### Assignment:
Nothing other than the lines from the one containing "CPF, les aides" through the last line of the data below should be output, each reproduced exactly.
++++ Entries provided
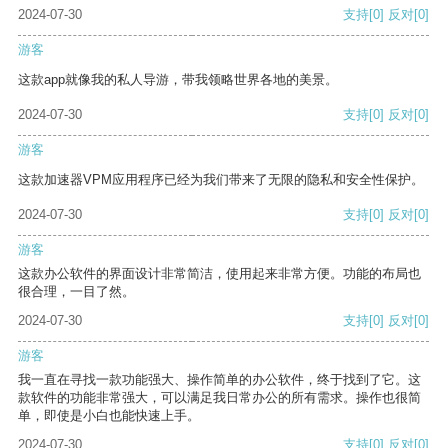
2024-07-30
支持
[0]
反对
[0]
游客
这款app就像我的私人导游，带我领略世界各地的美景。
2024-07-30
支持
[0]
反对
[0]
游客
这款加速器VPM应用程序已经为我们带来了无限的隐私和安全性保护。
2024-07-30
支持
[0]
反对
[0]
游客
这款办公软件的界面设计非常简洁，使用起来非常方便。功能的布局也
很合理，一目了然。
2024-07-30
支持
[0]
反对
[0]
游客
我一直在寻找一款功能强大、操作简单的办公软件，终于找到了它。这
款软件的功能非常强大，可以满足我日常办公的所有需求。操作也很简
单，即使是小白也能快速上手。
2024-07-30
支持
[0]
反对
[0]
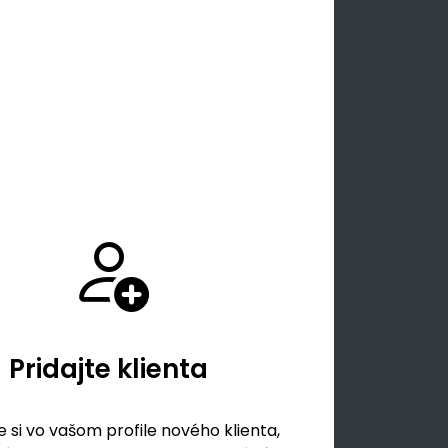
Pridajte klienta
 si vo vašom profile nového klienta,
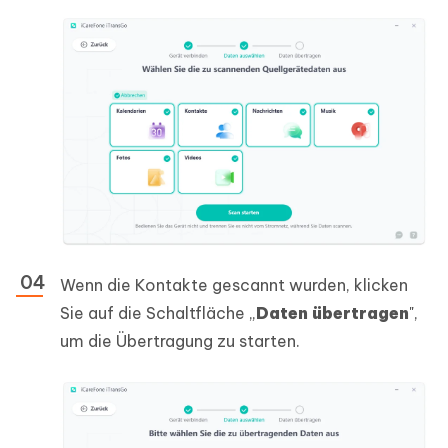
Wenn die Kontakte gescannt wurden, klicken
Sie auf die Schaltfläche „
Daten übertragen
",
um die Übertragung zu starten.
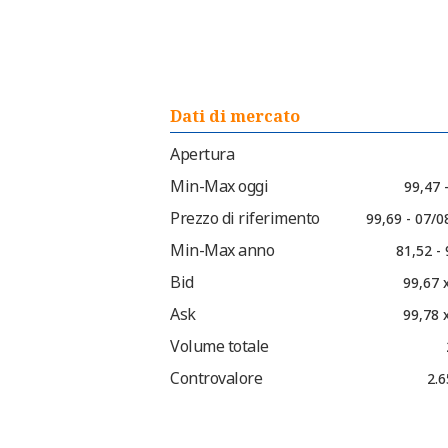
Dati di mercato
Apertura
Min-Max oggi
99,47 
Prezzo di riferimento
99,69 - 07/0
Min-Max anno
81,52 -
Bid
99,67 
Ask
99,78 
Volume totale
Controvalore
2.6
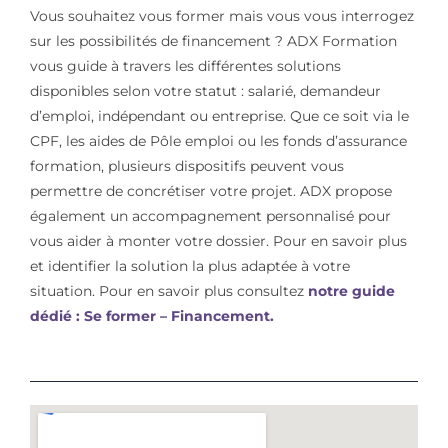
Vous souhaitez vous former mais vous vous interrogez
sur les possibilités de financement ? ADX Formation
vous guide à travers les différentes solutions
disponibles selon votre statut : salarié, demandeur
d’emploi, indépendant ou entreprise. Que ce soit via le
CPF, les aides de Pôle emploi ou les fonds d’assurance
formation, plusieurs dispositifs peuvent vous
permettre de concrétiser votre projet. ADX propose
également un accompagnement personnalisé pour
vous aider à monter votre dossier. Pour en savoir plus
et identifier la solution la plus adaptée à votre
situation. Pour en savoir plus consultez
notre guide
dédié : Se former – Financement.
++++++++
### Response area:
CPF, les aides de Pôle emploi ou les fonds d’assurance
formation, plusieurs dispositifs peuvent vous
permettre de concrétiser votre projet. ADX propose
également un accompagnement personnalisé pour
vous aider à monter votre dossier. Pour en savoir plus
et identifier la solution la plus adaptée à votre
situation. Pour en savoir plus consultez
notre guide
dédié : Se former – Financement.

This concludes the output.